The initiative will focus on deepening digital financial inclusion and how to improve women’s access to financial services in LMICs.
It will be launched in the first half of 2022 with an event to Kickstart the project and the issuance of the first Requests for Proposals (RFP) for pilot studies and experimental research.
The project is led by Professor Peter Quartey, Director of ISSER with Professor Francis Annan of the Georgia State University, Dr David Ameyaw, Visiting Scholar, ISSER and Director of International Centre for Evaluation and Development (ICED), and Dr Simon Bawakyillenuo of the ISSER, as Co-Principal Investigators.
The DFRDN Project, funded by the Bill & Melinda Gates Foundation, will be led by ISSER and implemented through any qualified field partner, including but not limited to the Institute’s own internal research project teams.
It will seek to engage researchers from the Global North and the Global South, with the goal of expanding the representation of researchers from the Global South in development studies, fostering future partnerships and capacity building.
Prof. Peter Quartey, in a statement copied to the Ghana News Agency, said: “A meaningful response to the growing interest and pressure to deepen digital finance requires strong data and evidence-led insights to guide the framing of policies.
He said the DFRDN project was timely and opportune for the ISSER to contribute and “deepen digital financial inclusion with data and illuminating findings”.

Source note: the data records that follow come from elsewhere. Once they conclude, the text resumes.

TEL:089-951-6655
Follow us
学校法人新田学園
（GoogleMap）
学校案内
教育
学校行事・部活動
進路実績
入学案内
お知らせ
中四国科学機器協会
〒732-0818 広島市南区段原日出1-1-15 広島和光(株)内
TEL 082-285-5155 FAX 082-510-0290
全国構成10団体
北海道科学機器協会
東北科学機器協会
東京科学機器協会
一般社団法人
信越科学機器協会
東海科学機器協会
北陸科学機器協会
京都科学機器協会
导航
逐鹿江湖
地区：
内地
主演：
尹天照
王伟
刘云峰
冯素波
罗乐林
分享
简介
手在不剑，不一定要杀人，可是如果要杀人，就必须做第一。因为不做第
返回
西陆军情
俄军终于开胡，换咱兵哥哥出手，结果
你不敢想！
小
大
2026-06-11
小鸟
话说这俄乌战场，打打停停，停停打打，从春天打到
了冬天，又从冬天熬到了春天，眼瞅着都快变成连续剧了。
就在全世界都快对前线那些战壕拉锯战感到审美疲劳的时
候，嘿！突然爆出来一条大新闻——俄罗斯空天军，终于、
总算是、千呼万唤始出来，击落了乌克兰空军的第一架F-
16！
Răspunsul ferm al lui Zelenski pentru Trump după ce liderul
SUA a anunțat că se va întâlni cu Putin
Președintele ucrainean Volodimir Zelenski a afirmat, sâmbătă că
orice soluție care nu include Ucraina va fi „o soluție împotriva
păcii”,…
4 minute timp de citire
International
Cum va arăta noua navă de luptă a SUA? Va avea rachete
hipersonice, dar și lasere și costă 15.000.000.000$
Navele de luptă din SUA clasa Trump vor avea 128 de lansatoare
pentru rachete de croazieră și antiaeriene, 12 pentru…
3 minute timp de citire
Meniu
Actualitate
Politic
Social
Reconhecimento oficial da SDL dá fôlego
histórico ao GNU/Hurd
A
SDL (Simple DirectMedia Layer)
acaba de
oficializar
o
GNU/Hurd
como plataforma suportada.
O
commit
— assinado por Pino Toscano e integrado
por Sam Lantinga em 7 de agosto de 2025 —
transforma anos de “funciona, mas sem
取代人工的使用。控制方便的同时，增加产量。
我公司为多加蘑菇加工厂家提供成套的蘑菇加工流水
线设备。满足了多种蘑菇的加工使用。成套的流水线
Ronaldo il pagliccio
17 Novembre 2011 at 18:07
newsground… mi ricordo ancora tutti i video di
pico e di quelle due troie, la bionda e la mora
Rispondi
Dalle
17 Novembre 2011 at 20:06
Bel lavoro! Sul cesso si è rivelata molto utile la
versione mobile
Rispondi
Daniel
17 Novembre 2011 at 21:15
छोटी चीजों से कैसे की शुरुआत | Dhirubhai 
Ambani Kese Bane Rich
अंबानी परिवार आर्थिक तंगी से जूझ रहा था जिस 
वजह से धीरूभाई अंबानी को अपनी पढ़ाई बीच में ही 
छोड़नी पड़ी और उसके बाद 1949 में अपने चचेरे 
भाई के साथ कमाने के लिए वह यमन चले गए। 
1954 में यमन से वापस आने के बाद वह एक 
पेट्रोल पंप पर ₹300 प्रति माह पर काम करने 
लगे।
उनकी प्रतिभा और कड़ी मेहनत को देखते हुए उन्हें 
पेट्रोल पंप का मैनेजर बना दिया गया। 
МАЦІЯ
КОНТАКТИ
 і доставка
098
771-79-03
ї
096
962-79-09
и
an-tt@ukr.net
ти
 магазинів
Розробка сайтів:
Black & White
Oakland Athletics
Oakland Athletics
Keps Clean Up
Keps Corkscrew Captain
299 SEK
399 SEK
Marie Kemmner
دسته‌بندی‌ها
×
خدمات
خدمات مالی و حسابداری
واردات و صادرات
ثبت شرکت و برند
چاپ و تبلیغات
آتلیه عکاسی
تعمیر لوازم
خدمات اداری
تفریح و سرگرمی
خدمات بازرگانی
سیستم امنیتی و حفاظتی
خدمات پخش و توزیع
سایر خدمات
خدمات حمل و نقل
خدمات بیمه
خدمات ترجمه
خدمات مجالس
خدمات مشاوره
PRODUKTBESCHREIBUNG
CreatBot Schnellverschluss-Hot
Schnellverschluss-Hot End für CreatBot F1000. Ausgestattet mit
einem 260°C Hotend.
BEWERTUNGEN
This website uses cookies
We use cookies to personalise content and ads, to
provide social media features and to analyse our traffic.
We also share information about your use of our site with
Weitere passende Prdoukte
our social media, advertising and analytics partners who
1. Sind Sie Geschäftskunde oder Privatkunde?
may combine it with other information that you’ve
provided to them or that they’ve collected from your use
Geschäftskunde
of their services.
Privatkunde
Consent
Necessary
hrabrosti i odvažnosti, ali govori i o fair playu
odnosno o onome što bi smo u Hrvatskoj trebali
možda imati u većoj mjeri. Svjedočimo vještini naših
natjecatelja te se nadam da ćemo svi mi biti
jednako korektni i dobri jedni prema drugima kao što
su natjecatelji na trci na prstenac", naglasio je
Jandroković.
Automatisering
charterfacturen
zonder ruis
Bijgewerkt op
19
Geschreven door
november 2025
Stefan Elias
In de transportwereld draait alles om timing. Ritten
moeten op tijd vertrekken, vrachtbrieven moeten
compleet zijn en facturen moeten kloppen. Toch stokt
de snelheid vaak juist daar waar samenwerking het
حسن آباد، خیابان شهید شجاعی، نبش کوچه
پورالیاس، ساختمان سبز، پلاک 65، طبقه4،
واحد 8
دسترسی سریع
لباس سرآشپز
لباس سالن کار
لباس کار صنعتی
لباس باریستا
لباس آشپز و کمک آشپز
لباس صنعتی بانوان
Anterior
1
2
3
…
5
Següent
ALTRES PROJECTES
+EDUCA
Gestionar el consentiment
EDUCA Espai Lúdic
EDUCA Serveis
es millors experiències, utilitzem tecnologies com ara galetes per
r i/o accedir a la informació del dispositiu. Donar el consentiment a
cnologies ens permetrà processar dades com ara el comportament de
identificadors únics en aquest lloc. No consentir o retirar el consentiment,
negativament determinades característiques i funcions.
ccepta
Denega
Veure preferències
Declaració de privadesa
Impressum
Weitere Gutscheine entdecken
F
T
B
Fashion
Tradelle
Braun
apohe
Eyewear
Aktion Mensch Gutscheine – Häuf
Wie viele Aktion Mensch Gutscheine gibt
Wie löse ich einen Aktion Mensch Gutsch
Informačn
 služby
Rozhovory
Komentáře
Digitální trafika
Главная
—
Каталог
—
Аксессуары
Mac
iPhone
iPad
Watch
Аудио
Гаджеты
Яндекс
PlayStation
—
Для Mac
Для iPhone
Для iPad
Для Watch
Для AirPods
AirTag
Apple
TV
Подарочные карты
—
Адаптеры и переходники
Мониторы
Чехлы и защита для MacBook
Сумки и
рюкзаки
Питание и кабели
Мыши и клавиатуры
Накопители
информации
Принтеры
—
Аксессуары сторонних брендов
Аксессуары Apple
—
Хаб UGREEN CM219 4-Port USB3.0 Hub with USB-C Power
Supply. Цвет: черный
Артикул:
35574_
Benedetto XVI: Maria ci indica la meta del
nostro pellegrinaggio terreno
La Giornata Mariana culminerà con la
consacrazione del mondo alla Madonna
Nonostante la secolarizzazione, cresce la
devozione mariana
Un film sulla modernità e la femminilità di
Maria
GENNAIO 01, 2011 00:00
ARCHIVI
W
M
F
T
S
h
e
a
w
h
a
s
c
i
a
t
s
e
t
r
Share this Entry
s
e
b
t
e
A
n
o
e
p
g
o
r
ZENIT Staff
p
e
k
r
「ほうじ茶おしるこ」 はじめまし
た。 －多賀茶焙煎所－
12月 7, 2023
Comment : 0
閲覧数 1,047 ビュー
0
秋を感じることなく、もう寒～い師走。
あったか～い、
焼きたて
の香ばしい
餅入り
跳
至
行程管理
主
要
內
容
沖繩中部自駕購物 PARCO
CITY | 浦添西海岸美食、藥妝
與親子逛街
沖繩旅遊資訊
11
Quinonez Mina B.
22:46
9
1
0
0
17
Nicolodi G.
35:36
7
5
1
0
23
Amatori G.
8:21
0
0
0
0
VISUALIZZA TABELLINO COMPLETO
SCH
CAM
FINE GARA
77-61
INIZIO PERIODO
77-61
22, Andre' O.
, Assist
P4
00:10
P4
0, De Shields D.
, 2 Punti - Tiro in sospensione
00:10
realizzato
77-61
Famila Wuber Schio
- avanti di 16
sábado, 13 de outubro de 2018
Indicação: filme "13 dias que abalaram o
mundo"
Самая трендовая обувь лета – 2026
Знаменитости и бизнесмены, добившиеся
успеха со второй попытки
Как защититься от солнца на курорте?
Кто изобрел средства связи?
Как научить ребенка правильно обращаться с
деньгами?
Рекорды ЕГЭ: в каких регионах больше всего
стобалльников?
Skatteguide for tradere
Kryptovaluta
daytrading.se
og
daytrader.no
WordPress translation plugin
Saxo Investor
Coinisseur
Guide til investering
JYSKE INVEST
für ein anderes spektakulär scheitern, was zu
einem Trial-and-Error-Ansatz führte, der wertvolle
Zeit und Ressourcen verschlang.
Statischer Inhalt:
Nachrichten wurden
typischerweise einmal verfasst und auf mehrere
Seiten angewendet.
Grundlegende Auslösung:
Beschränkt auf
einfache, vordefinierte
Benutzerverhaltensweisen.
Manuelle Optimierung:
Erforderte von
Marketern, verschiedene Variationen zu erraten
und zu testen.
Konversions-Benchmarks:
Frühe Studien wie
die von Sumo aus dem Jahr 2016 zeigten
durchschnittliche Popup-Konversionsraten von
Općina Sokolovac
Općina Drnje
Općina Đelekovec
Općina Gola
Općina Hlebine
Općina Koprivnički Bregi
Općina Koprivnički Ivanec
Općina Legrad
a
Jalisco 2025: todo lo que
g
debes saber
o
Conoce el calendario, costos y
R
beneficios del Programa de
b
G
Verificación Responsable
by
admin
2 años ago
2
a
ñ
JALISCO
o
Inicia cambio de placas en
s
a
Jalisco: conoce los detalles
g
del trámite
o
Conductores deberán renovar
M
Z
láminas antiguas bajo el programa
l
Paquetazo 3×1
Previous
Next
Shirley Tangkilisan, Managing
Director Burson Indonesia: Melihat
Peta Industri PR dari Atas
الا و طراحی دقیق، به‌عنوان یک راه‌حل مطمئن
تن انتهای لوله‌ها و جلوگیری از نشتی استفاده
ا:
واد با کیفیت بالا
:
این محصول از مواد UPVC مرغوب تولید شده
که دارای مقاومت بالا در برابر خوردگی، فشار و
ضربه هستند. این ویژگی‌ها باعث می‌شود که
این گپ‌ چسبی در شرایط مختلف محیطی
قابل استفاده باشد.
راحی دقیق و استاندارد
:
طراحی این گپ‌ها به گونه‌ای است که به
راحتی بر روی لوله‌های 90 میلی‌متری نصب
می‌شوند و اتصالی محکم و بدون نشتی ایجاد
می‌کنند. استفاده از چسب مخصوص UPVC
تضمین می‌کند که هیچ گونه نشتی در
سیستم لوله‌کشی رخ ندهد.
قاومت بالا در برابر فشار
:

The Director of ISSER said despite the strong evidence demonstrating the essential role of agent networks in driving financial inclusion for underbanked populations, data from LMICs suggested that agent networks remained quite sparse, particularly in poorer peri-urban and rural locations.
The DFRDN project, therefore, aims to demonstrate how to effectively expand the reach of agent networks through public policy and commercial solutions that can plausibly be scaled.
It will also advance public knowledge about the structural constraints limiting agent networks globally.